### [What to work on]
[a] From the discussion about the Play's MIDI tracks, list every place where Polyend publishes information about the Play that the writers cite.
[b] Translate this sentence from the discussion about the Play's MIDI tracks into Spanish: "All devices have limitations but you need to know them before buying."

### [Provided text]
Well @Hans , you should correct your manual and your website then…
You cannot sell a product with a specification that states there are polyphonic midi tracks and not implement them. I bought the Play based on the public specs that Polyend has written. So as a customer I expect these specs to be part of the product.
I also bought the unit with the intent of recording MIDI into it
It is strange, and confusing that this “does not fit the current product design direction” when in the faq it is actually advertised as a feature…
I totally agree. All devices have limitations but you need to know them before buying.
I bought a novation circuit rhythm and it has a lot of limitations but I knew that reading the description and the manual. There is no ambiguity.
With the Play, that I still like for all the implemented features, it feels like (actually I might say it is) false advertisement.
About playing chords with an external keyboard. Selecting notes and chords via knobs isn’t as convenient as playing the chords with a keyboard controller, but users can still enter multiple notes per step. And those who aren’t familiar with a piano keyboard and chords/scales are probably happy with selecting just the root note and then the chords by their name.
Taking a step back… what are the real-life situations where a user can’t record the notes they have in mind using the 20 pre-programmed chords or the Piano Roll? What are the situations where only an external MIDI keyboard could save the day?
I still persist to say that midi tracks are not polyphonic: polyphonic means independent notes. Like in sustaining a chord and playing a melody on top of it.
What you describe is homophonic tracks: playing block chords with the same duration for each of the notes.

### [Records supplied]

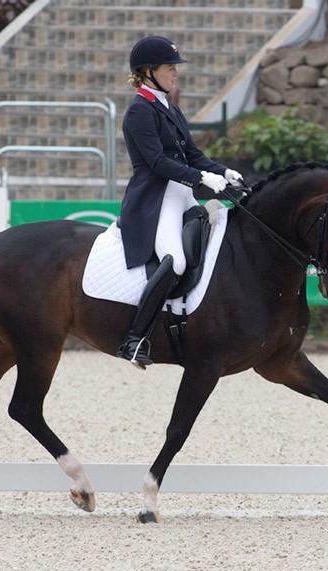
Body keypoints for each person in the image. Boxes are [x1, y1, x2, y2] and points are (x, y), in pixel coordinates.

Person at [116, 35, 244, 369]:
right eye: (169, 67)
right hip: (157, 200)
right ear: (147, 71)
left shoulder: (169, 107)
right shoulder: (139, 112)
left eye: (175, 67)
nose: (176, 73)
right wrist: (202, 179)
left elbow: (193, 154)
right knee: (174, 262)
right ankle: (135, 338)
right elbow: (157, 162)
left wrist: (224, 171)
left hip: (183, 193)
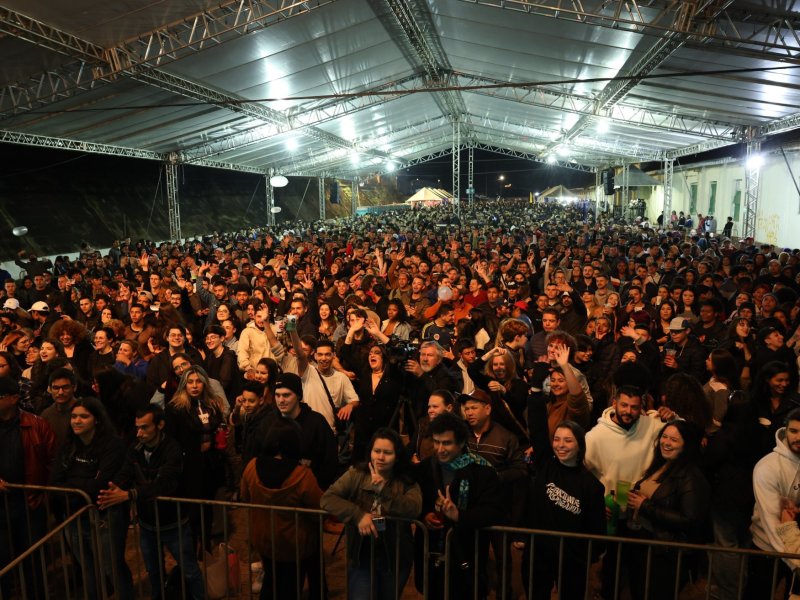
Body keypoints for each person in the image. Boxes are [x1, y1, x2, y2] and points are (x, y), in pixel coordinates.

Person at [98, 406, 205, 600]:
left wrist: (129, 494)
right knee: (154, 572)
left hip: (174, 523)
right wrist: (113, 488)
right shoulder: (135, 448)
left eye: (145, 428)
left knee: (190, 570)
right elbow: (125, 472)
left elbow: (165, 484)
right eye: (137, 427)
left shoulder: (172, 449)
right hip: (147, 524)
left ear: (160, 425)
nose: (139, 433)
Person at [321, 428, 422, 599]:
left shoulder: (406, 480)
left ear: (397, 455)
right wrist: (358, 515)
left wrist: (384, 491)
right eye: (377, 451)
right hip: (362, 555)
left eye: (387, 453)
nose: (380, 457)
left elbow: (414, 508)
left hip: (395, 556)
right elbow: (328, 499)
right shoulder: (357, 474)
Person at [412, 411, 503, 599]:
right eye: (436, 442)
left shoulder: (483, 471)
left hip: (466, 557)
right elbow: (414, 501)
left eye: (447, 443)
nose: (440, 449)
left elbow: (494, 511)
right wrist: (424, 516)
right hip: (432, 557)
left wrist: (459, 516)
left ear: (461, 443)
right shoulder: (425, 468)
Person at [50, 397, 133, 600]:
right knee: (86, 568)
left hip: (104, 516)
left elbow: (101, 484)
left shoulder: (112, 445)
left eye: (84, 417)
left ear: (96, 419)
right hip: (74, 518)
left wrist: (73, 486)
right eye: (74, 416)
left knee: (111, 566)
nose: (77, 421)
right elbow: (54, 481)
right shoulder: (68, 445)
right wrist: (83, 485)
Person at [523, 411, 605, 600]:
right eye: (557, 439)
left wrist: (586, 556)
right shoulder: (545, 465)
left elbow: (597, 529)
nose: (561, 445)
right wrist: (535, 390)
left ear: (579, 445)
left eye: (568, 440)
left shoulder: (591, 485)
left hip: (572, 560)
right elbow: (537, 428)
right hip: (538, 553)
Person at [240, 418, 325, 600]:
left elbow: (244, 497)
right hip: (294, 544)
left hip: (264, 539)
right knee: (290, 588)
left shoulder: (252, 467)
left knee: (270, 582)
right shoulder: (302, 475)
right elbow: (318, 510)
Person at [626, 421, 711, 599]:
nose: (666, 442)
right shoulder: (662, 464)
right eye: (664, 437)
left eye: (674, 439)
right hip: (647, 545)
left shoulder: (691, 476)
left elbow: (690, 519)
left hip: (666, 554)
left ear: (686, 445)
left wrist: (645, 506)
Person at [0, 376, 56, 600]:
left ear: (14, 399)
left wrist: (44, 492)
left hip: (29, 503)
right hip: (0, 507)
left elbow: (53, 461)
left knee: (33, 561)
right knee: (2, 561)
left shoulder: (37, 424)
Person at [164, 365, 228, 551]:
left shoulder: (212, 403)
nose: (194, 386)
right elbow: (172, 441)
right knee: (191, 510)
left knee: (208, 505)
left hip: (210, 463)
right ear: (184, 384)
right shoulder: (175, 408)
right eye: (190, 382)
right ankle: (191, 545)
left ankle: (206, 543)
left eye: (198, 381)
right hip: (189, 466)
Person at [746, 408, 800, 599]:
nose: (798, 437)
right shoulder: (767, 468)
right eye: (794, 431)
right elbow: (771, 523)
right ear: (785, 430)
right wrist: (796, 562)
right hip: (766, 549)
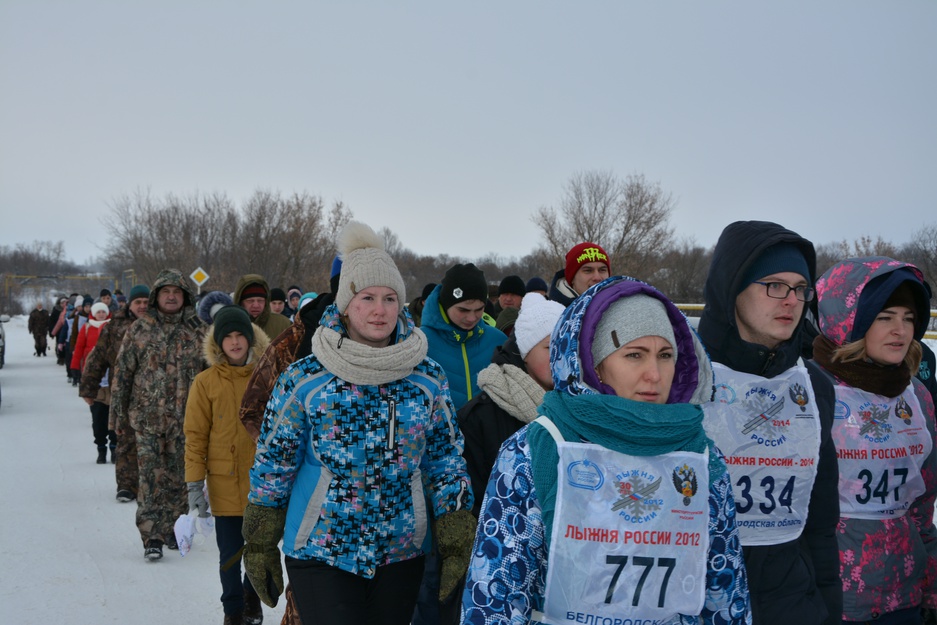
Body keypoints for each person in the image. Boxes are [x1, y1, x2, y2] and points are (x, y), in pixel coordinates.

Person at [461, 276, 750, 624]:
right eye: (634, 355)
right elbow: (498, 593)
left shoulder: (701, 456)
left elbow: (724, 589)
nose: (654, 374)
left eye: (665, 355)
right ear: (595, 365)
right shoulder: (536, 449)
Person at [242, 222, 474, 625]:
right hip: (321, 548)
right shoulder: (305, 379)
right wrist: (260, 539)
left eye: (389, 298)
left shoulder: (426, 378)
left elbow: (444, 458)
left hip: (400, 549)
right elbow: (274, 462)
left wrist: (454, 531)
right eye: (367, 297)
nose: (379, 309)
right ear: (346, 304)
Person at [697, 221, 842, 625]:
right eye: (774, 285)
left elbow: (821, 523)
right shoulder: (681, 377)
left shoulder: (813, 386)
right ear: (733, 289)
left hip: (790, 603)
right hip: (698, 601)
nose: (791, 300)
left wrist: (828, 609)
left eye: (800, 288)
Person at [812, 256, 937, 624]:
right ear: (850, 320)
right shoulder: (812, 390)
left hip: (904, 594)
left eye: (909, 317)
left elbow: (923, 502)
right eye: (885, 317)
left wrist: (930, 583)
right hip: (835, 596)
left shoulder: (917, 395)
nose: (900, 329)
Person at [110, 269, 208, 561]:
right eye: (165, 292)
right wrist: (116, 416)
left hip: (186, 420)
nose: (171, 297)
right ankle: (151, 535)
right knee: (150, 479)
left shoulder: (198, 330)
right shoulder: (140, 329)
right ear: (156, 297)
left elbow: (211, 375)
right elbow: (123, 374)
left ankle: (174, 531)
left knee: (181, 478)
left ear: (185, 297)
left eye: (176, 292)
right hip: (147, 419)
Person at [184, 305, 270, 625]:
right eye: (228, 337)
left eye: (240, 336)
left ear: (250, 338)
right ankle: (232, 611)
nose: (235, 342)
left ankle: (251, 598)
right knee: (230, 555)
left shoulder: (268, 377)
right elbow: (195, 436)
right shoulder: (205, 382)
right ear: (218, 343)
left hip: (263, 483)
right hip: (224, 481)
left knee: (259, 550)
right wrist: (194, 484)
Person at [458, 291, 565, 517]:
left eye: (566, 345)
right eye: (549, 347)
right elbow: (476, 501)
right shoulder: (481, 416)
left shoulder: (581, 405)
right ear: (525, 352)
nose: (560, 356)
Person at [80, 284, 150, 501]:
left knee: (151, 443)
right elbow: (98, 357)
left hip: (154, 396)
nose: (142, 306)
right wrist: (89, 388)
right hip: (123, 395)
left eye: (146, 302)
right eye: (138, 302)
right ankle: (126, 486)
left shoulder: (158, 326)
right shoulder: (115, 327)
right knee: (125, 441)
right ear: (130, 303)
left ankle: (150, 486)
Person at [420, 263, 507, 410]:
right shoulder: (420, 342)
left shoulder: (499, 341)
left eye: (479, 309)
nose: (472, 318)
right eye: (463, 310)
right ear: (446, 304)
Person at [72, 302, 114, 464]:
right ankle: (101, 449)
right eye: (99, 312)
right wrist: (76, 366)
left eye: (104, 312)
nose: (102, 314)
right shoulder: (88, 327)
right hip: (94, 376)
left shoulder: (113, 327)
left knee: (114, 418)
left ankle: (114, 449)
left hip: (111, 378)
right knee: (98, 419)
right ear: (94, 314)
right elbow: (79, 346)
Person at [548, 241, 611, 306]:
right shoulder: (554, 313)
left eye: (602, 270)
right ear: (572, 278)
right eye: (588, 271)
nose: (597, 278)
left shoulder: (618, 307)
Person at [234, 275, 291, 341]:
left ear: (266, 301)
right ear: (241, 302)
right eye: (250, 301)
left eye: (260, 300)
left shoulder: (283, 325)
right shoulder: (230, 325)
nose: (256, 305)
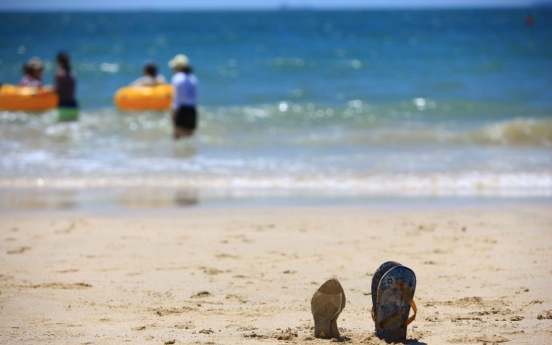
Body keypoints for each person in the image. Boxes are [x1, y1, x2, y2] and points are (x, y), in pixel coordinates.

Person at [168, 54, 198, 139]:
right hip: (192, 109)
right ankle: (189, 152)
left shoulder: (177, 77)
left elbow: (177, 97)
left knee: (177, 136)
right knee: (189, 136)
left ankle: (177, 152)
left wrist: (174, 111)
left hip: (182, 109)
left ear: (178, 67)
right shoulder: (193, 78)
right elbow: (195, 97)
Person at [54, 52, 78, 121]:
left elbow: (57, 89)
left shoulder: (59, 73)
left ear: (59, 62)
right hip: (73, 106)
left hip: (63, 106)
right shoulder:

### [Outputs by task]
[a]
- The manual
- The website
- The public specs
- The FAQ

[b] Todos los dispositivos tienen limitaciones, pero hay que conocerlas antes de comprar.